First of all prepare the pastry cream. Bring the milk to the boil with the vanilla pod and lemon rind in it; then leave it to cool down. In the meanwhile, beat the egg yolks with the sugar until light and fluffy. Stir the flour into the beaten yolks, a little at a time, making sure it is well amalgamated. Then very slowly pour in the cold milk (from which you have removed the vanilla pod and lemon rind). Put the mixture back on the stove, over a very low heat and, stirring constantly with a wooden spoon, bring the pastry cream almost to the boil, removing it from the heat just before it begins to do so. If any lumps should have formed while cooking, whisk the pastry cream slightly until it is smooth and homogenous.
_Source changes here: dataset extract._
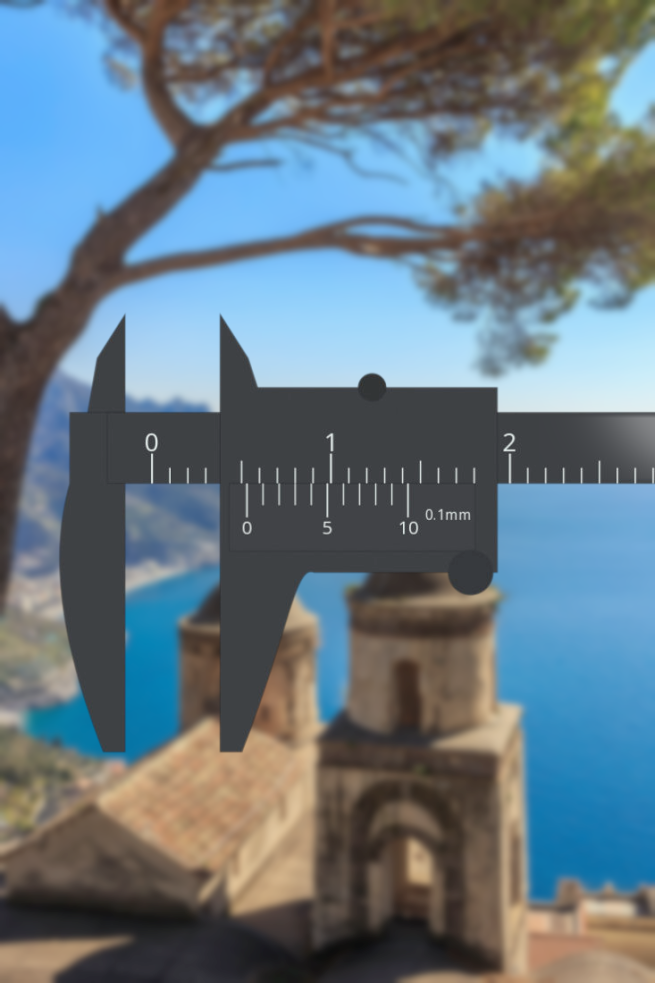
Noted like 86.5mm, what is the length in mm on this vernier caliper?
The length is 5.3mm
Now prepare the dough. Beat the softened butter (take it out of the fridge at least an hour beforehand) with the sugar, egg and finely chopped almonds. A little at a time, mix in the sieved flour and baking powder. Form a ball of soft dough and divide it in two. Using one half at a time, use your hands to spread out the dough in a shallow, non-stick, baking tin (like a “pizza pan”) measuring 30 cm in diameter (well-greased with butter and sprinkled with breadcrumbs). Cook both of the disks, one after the other, in a preheated oven at 180 °C for about 10 minutes (until they turn a nice biscuit colour). Remove the focaccia from the baking tin when they have cooled slightly and transfer them onto a round serving dish; take care not to break them, they are very crumbly.
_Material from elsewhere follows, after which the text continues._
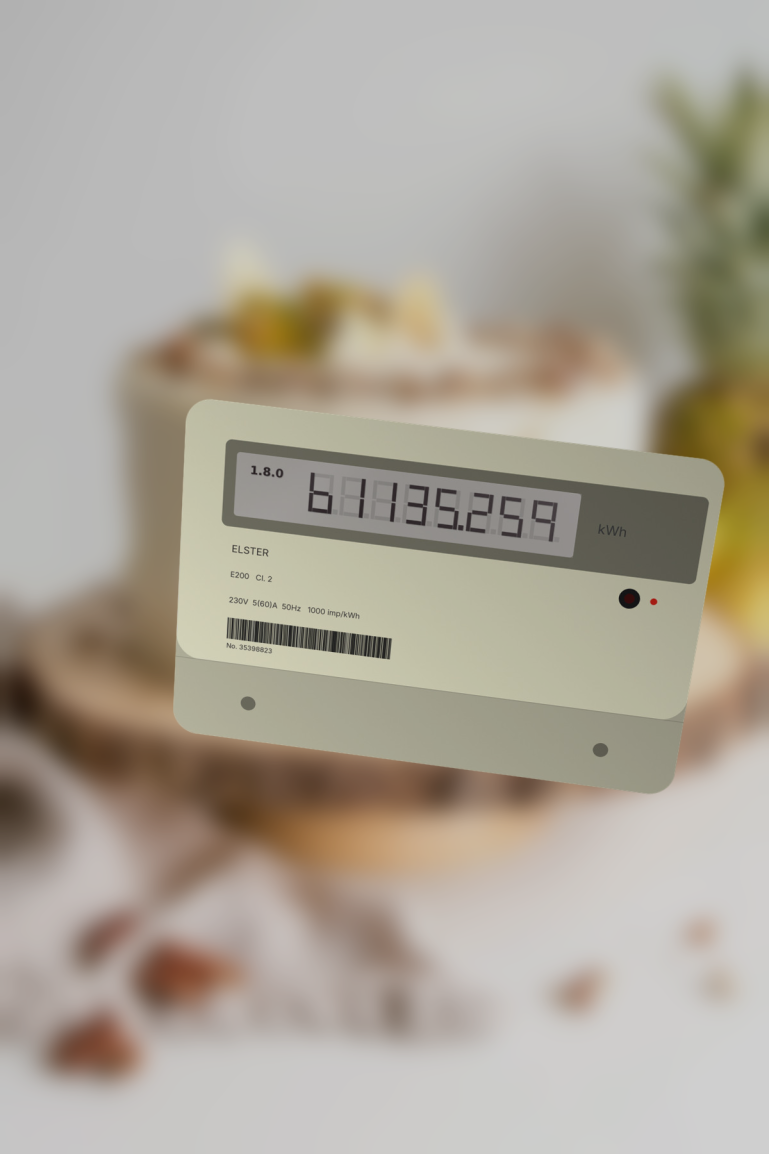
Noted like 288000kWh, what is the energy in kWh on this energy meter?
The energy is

Spread the cold pastry cream on one of the focaccia disks; slide the second one on top and press it slightly onto the pastry cream. Sprinkle the icing sugar over the surface, using a tea strainer to sift it. If you serve it straight after baking, the focaccia, which has a very crisp crust, tends to crumble as you slice it (it’s still delicious, but not quite as good to look at). If you wait a couple of hours, the pastry cream will soften it slightly and the focaccia will slice perfectly.